Task objective: Instruction for the entries that follow: retype exactly the lines from the line with "camera: 15 degrees right, 5 degrees down" to the line with "brown plush toy [392,380,427,417]", both included, and omit all others.

Material supplied:
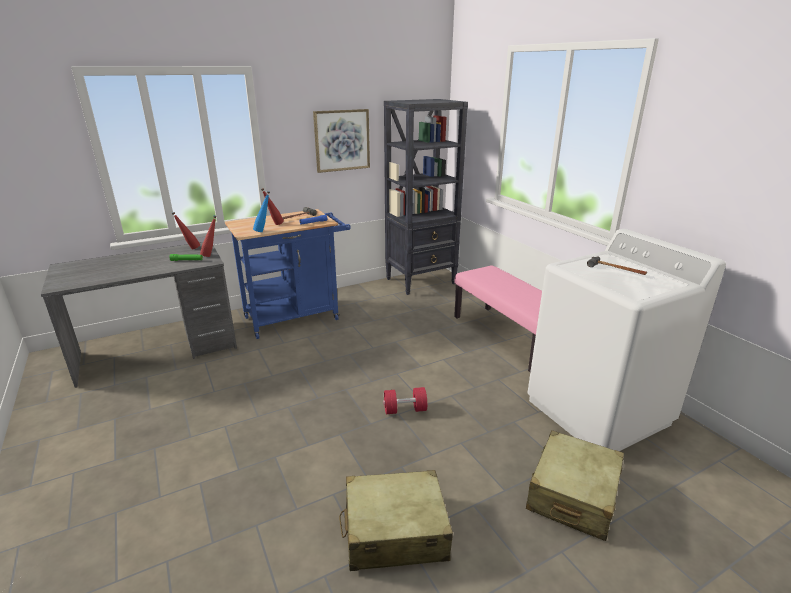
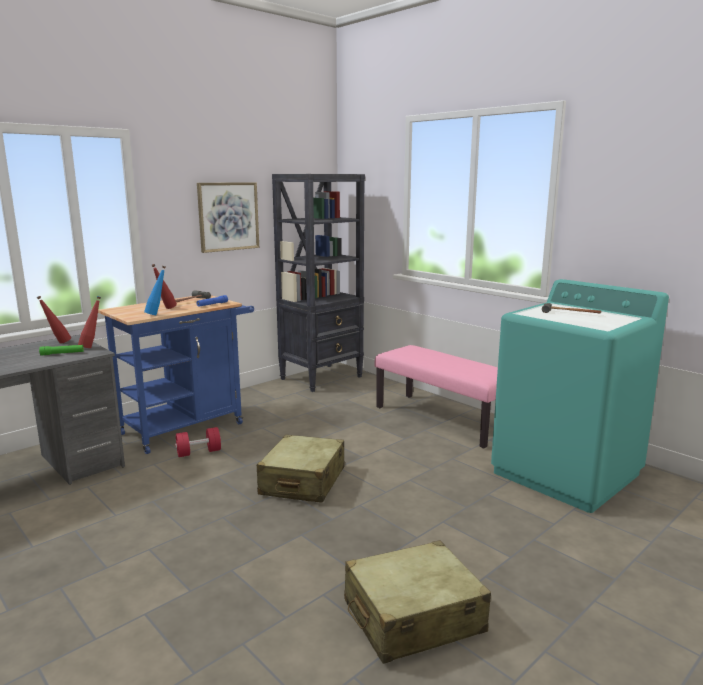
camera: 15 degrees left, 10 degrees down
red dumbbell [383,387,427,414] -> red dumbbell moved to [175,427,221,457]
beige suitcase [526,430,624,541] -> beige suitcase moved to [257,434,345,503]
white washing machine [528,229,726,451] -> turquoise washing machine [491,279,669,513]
...
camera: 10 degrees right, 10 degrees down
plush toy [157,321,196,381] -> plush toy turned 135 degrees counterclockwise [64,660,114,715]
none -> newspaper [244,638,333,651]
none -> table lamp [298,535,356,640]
* * *
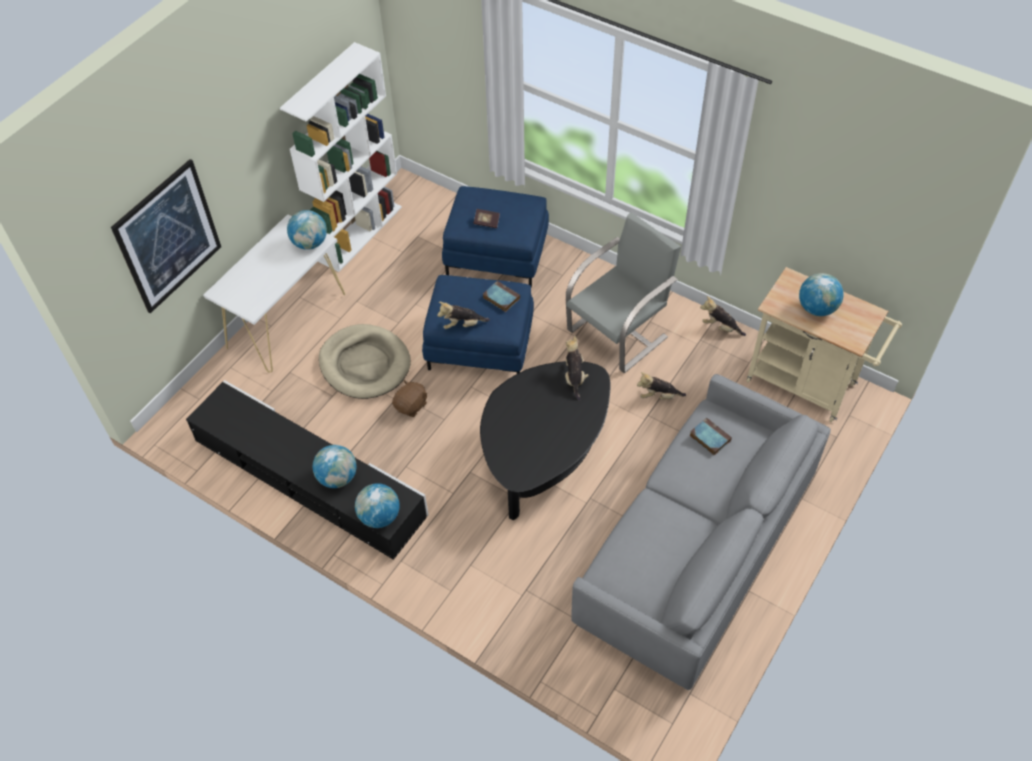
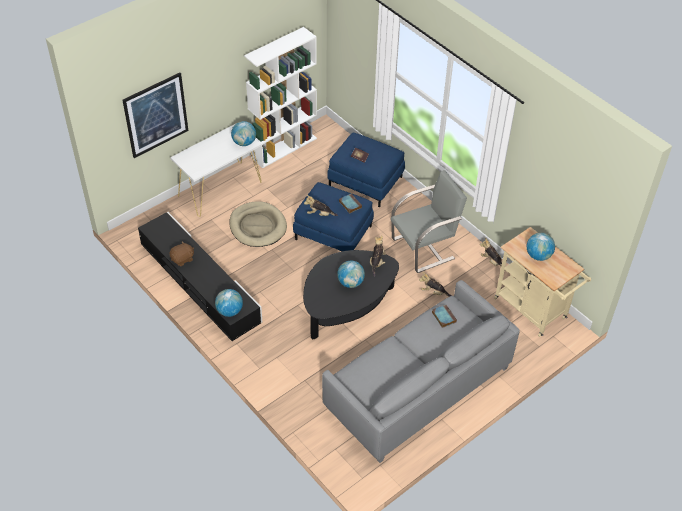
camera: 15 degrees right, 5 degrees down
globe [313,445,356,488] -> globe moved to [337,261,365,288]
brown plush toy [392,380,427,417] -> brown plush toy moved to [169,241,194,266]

Worked solution:
camera: 15 degrees right, 5 degrees down
globe [313,445,356,488] -> globe moved to [337,261,365,288]
brown plush toy [392,380,427,417] -> brown plush toy moved to [169,241,194,266]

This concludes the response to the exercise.